2. A Short Sojourn: ...and stayed with him fifteen days (1:18).

This short period of time was not enough for Paul to get a degree in Saint Peter's Bible College. In fact, Paul did not spend this time merely listening to Peter or anyone else. This was an active time of ministry for Paul.

And he was with them moving about freely in Jerusalem, speaking out boldly in the name of the Lord.

And he was talking and arguing with the Hellenistic Jews, but they were attempting to put him to death.

But when the brethren learned of it, they brought him down to Caesarea and sent him away to Tarsus. (Acts 9:28-30).

Paul did not spend his time sitting at the feet of Peter. He was out preaching in the streets of Jerusalem. By the end of the second week, he had raised such a commotion that the Jews were trying to kill him.

This is clearly not the actions of a second class apostle who has come to learn the message that he will teach. The conclusion is unavoidable. Paul received his apostleship and his message independent of the apostles and the church at Jerusalem.

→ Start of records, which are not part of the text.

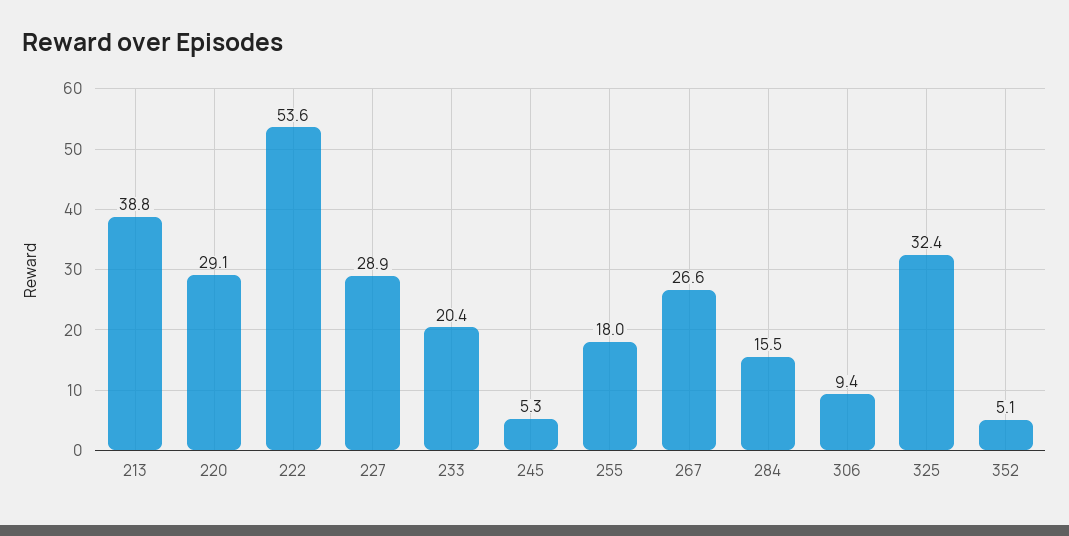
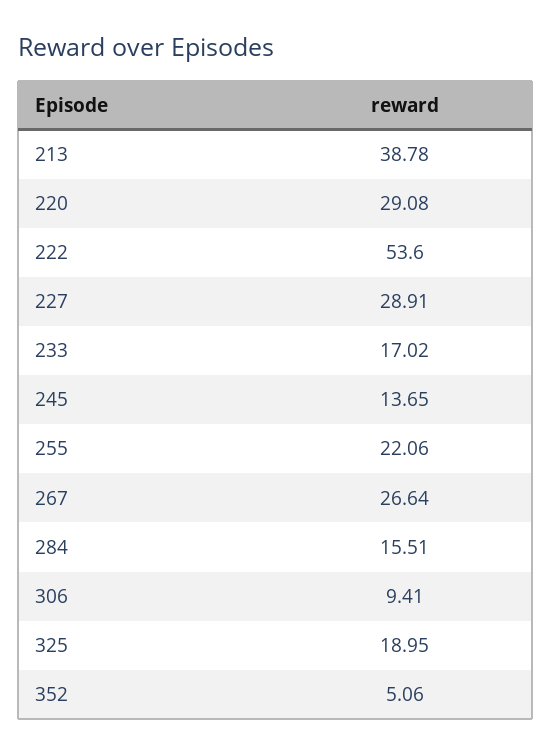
233: 20.4 -> 17.02
245: 5.3 -> 13.65
255: 18 -> 22.06
325: 32.4 -> 18.95

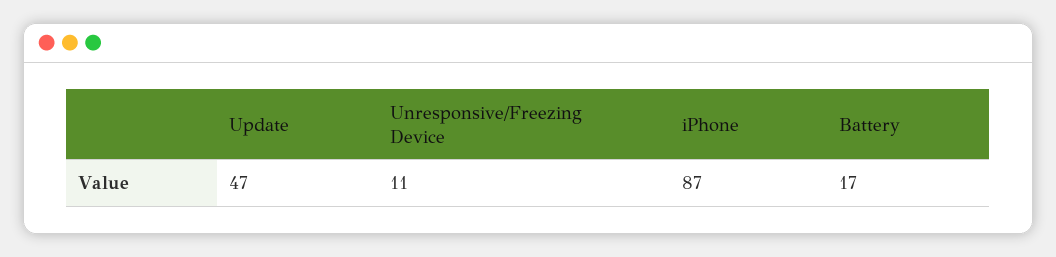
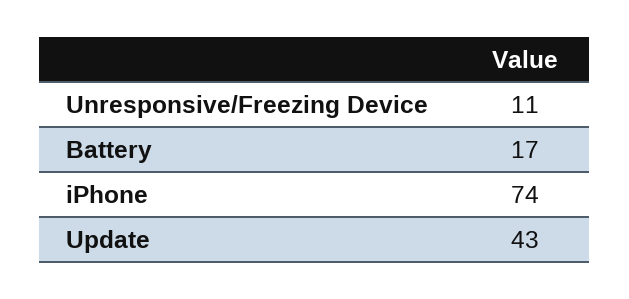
Update: 47 -> 43
iPhone: 87 -> 74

Then I went into the regions of Syria and Cilicia.

And I was still unknown by sight to the churches of Judea which were in Christ; 23 but only, they kept hearing, "He who once persecuted us is now preaching the faith which he once tried to destroy."

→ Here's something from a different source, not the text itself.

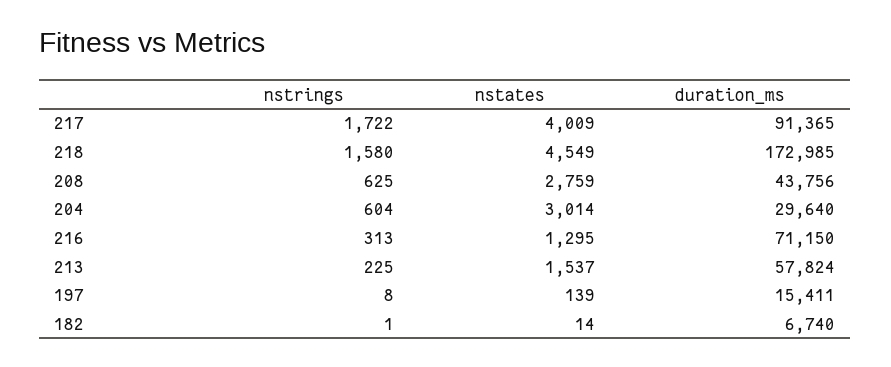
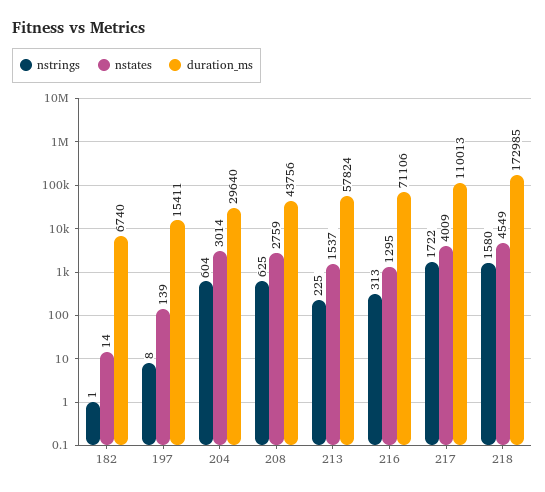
duration_ms, 217: 91365 -> 110013
duration_ms, 216: 71150 -> 71106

And they were glorifying God because of me (Galatians 1:21-24).

After this short trip to Jerusalem, Paul was forced to leave the city and travel to the north because of the intense persecution of the Jews. Luke tells us that some of the believers in Jerusalem took him to the seacoast city of Caesarea and put him on a ship for Tarsus, his hometown in Cilicia (Acts 9:30).

1. Syria and Cilicia: I went into the regions of Syria and Cilicia (1:21).

Syria was known as the crossroads of the Middle East. Caravans traveling from Asia to Europe or to Egypt found their routes going through Syria. Antioch and Damascus were the two major cities of this region and Paul s ministry in each city was extensive. Cilicia was a coastal region hemmed in on the east, north, and west by high mountains. Its principle city was Tarsus, the original home of Paul. It was to these two regions that Paul now came to minister. How successful was Paul's ministry during this period? We are not given any specifics, but we can take note that the church at Antioch eventually would begin to send financial support to the Jerusalem believers and it would be this church that would finance Paul's first two missionary journeys.

The point that Paul is making is that he could not have been discipled by the apostles (or anyone else) in Jerusalem during this period if he was planting churches and preaching the gospel in Syria and Cilicia.

2. The Unknown Apostle: I was still unknown by sight to the churches of Judea (1:22).

Paul did not have his picture stamped on a missionary letter and sent down to the churches of Judea. They didn't even know what he looked like. They knew him only by reputation. But what a reputation!

3. A Reputation of Preaching: They kept hearing… " (1:23).

They had first begun to hear of Paul's conversion when Paul made his fifteen day visit to Jerusalem. But many of the believers had thought that it must be some kind of Jewish trick. It is almost as though they couldn't believe that God had the kind of power that would change a man like Paul.

But as time passed and Paul returned to the north, the reports of his activities continued to be rumored throughout Jerusalem and Judea. These rumors were very explicit. They stated that Paul was now preaching the faith which he once tried to destroy.

Notice what these rumors did not say. They did not say that Paul had changed the gospel. They did not say that Paul had invented a new gospel. The gospel he was preaching was the same that the apostles and elders and deacons of the Jerusalem church had been persecuted for preaching.

Paul concludes this section of his argument. He is an apostle. His authority is independent of anyone in Jerusalem. His authority is from God and his message is from God. He has demonstrated that his gospel could not have come...

(a) BEFORE his conversion because he was against that message.

(b) AFTER his conversion because he met with none of the other apostles.

And, as we shall see in chapter 2, when he finally did have some significant interaction with Peter, it was not a case of Peter giving revelation to Paul, but Paul giving revelation to Peter.